### TO-DO LIST
A. In the art review, what color is the back of at least one canvas painted?
B. Reproduce the stretch of the art review from "Williams’ use of" through "in dialogue with.".

Williams started out as a painter, but her work pushes out from that towards three dimensions. It is still largely wall-based but, one feels, only just: canvases are cut into, collaged with shapes cut from cardboard and MDF, tied with fabric and rope, as well as painted and overlaid with screenprints.

The complex multi-layered surfaces of the work are contained by strong shapes – many are round, a few rectangular. Some are divided into four by diagonal lines, with a different colour dominating each quarter. The layered elements are distinctive too: circular, petal- or tear-drop shaped, sometimes coalescing to make flowers. A looped shape which looks a bit like a capital “B” recurs as well. Elements of deconstruction are balanced with what feels like a strong urge to bind together, with rope, stitching, gathered fabric. Sometimes the armature is exposed and painted. At least one canvas is painted on the back in fluorescent orange, creating coloured shadows on the white wall.

Williams’ use of colour is described in the interpretation as “a rejection of Western art history’s preconceived notion of colour as ‘other’ – unruly, foreign, vulgar”, which puzzled me because it seems to ignore all those who have worked with bright shades through the 20th century, from Matisse to the Abstract Expressionists. It feels like it is this last group – largely male, largely white – which Williams’ work is most readily in dialogue with.

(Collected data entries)
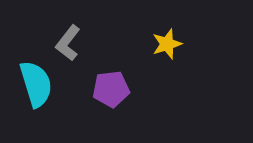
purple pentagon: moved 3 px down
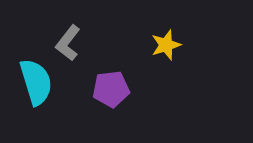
yellow star: moved 1 px left, 1 px down
cyan semicircle: moved 2 px up
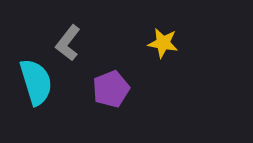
yellow star: moved 3 px left, 2 px up; rotated 28 degrees clockwise
purple pentagon: rotated 15 degrees counterclockwise
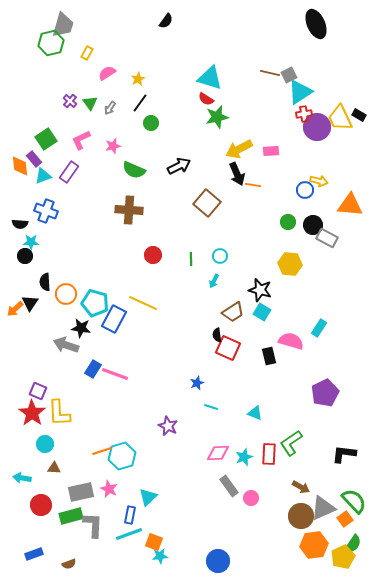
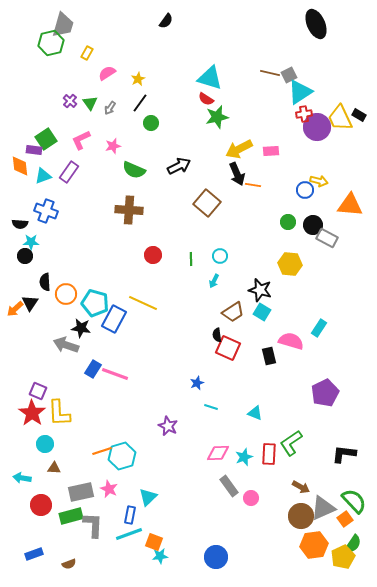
purple rectangle at (34, 159): moved 9 px up; rotated 42 degrees counterclockwise
blue circle at (218, 561): moved 2 px left, 4 px up
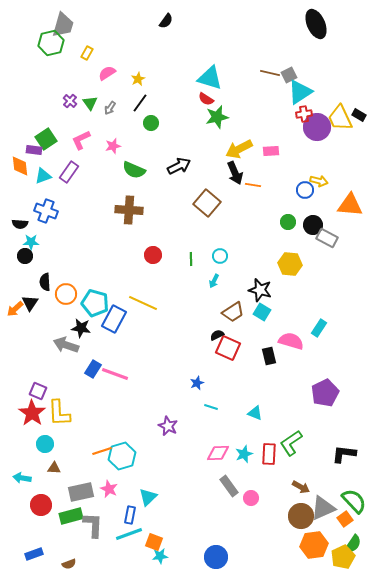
black arrow at (237, 174): moved 2 px left, 1 px up
black semicircle at (217, 335): rotated 72 degrees clockwise
cyan star at (244, 457): moved 3 px up
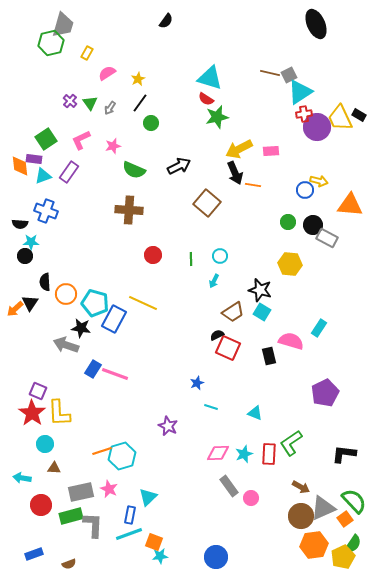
purple rectangle at (34, 150): moved 9 px down
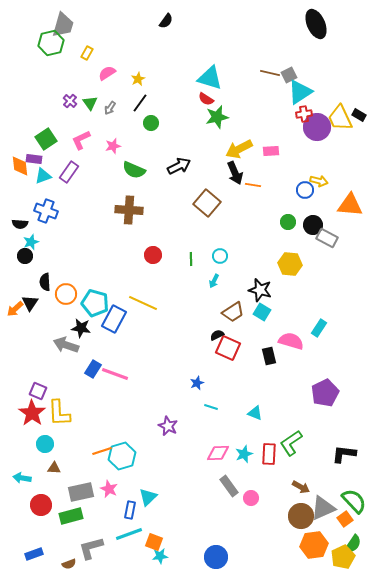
cyan star at (31, 242): rotated 21 degrees counterclockwise
blue rectangle at (130, 515): moved 5 px up
gray L-shape at (93, 525): moved 2 px left, 23 px down; rotated 108 degrees counterclockwise
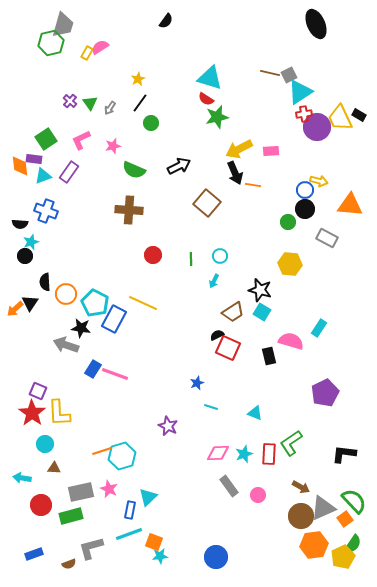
pink semicircle at (107, 73): moved 7 px left, 26 px up
black circle at (313, 225): moved 8 px left, 16 px up
cyan pentagon at (95, 303): rotated 12 degrees clockwise
pink circle at (251, 498): moved 7 px right, 3 px up
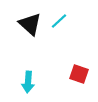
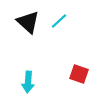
black triangle: moved 2 px left, 2 px up
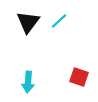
black triangle: rotated 25 degrees clockwise
red square: moved 3 px down
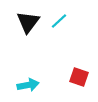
cyan arrow: moved 3 px down; rotated 105 degrees counterclockwise
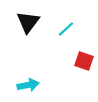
cyan line: moved 7 px right, 8 px down
red square: moved 5 px right, 16 px up
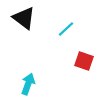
black triangle: moved 4 px left, 4 px up; rotated 30 degrees counterclockwise
cyan arrow: moved 1 px up; rotated 60 degrees counterclockwise
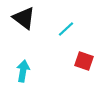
cyan arrow: moved 5 px left, 13 px up; rotated 10 degrees counterclockwise
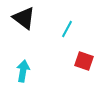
cyan line: moved 1 px right; rotated 18 degrees counterclockwise
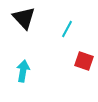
black triangle: rotated 10 degrees clockwise
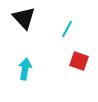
red square: moved 5 px left
cyan arrow: moved 2 px right, 2 px up
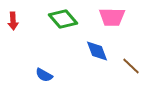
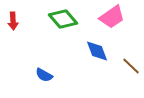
pink trapezoid: rotated 36 degrees counterclockwise
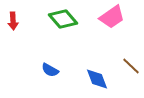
blue diamond: moved 28 px down
blue semicircle: moved 6 px right, 5 px up
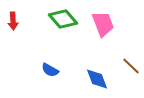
pink trapezoid: moved 9 px left, 7 px down; rotated 76 degrees counterclockwise
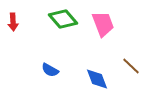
red arrow: moved 1 px down
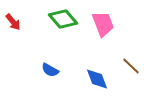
red arrow: rotated 36 degrees counterclockwise
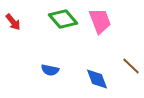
pink trapezoid: moved 3 px left, 3 px up
blue semicircle: rotated 18 degrees counterclockwise
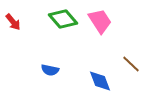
pink trapezoid: rotated 12 degrees counterclockwise
brown line: moved 2 px up
blue diamond: moved 3 px right, 2 px down
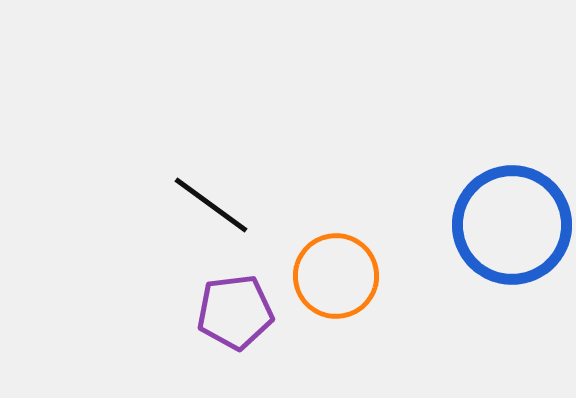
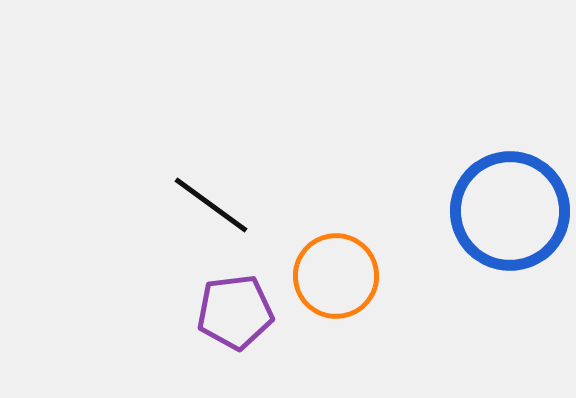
blue circle: moved 2 px left, 14 px up
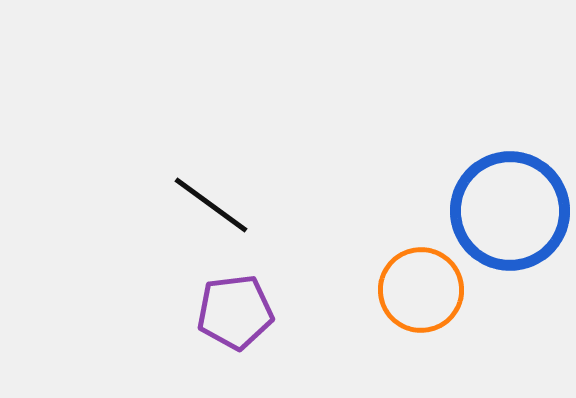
orange circle: moved 85 px right, 14 px down
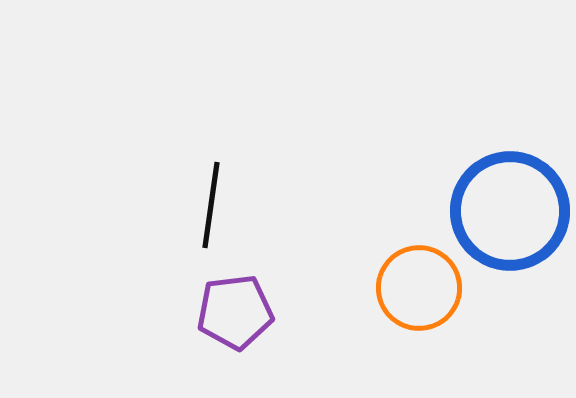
black line: rotated 62 degrees clockwise
orange circle: moved 2 px left, 2 px up
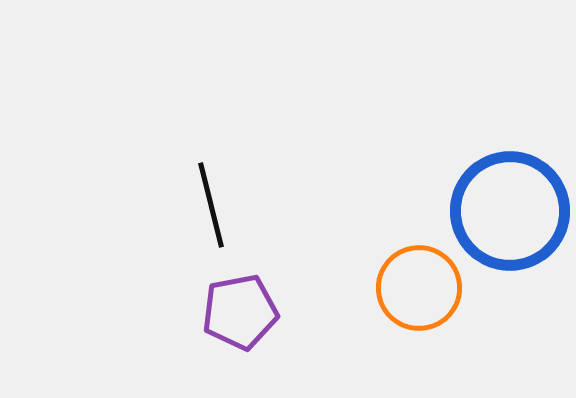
black line: rotated 22 degrees counterclockwise
purple pentagon: moved 5 px right; rotated 4 degrees counterclockwise
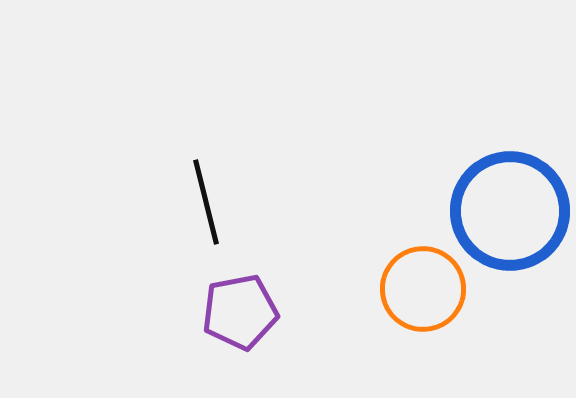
black line: moved 5 px left, 3 px up
orange circle: moved 4 px right, 1 px down
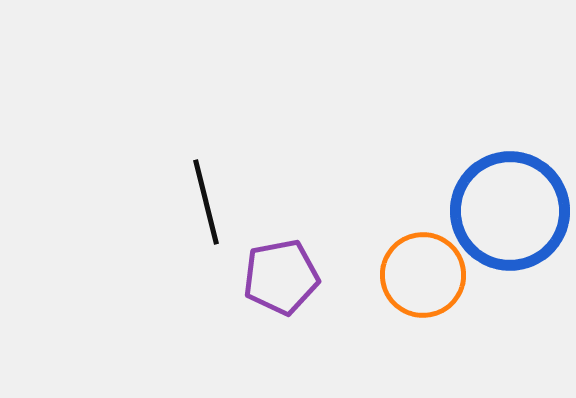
orange circle: moved 14 px up
purple pentagon: moved 41 px right, 35 px up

### ANSWERS GIVEN
A. Fluorescent orange.

B.
Williams’ use of colour is described in the interpretation as “a rejection of Western art history’s preconceived notion of colour as ‘other’ – unruly, foreign, vulgar”, which puzzled me because it seems to ignore all those who have worked with bright shades through the 20th century, from Matisse to the Abstract Expressionists. It feels like it is this last group – largely male, largely white – which Williams’ work is most readily in dialogue with.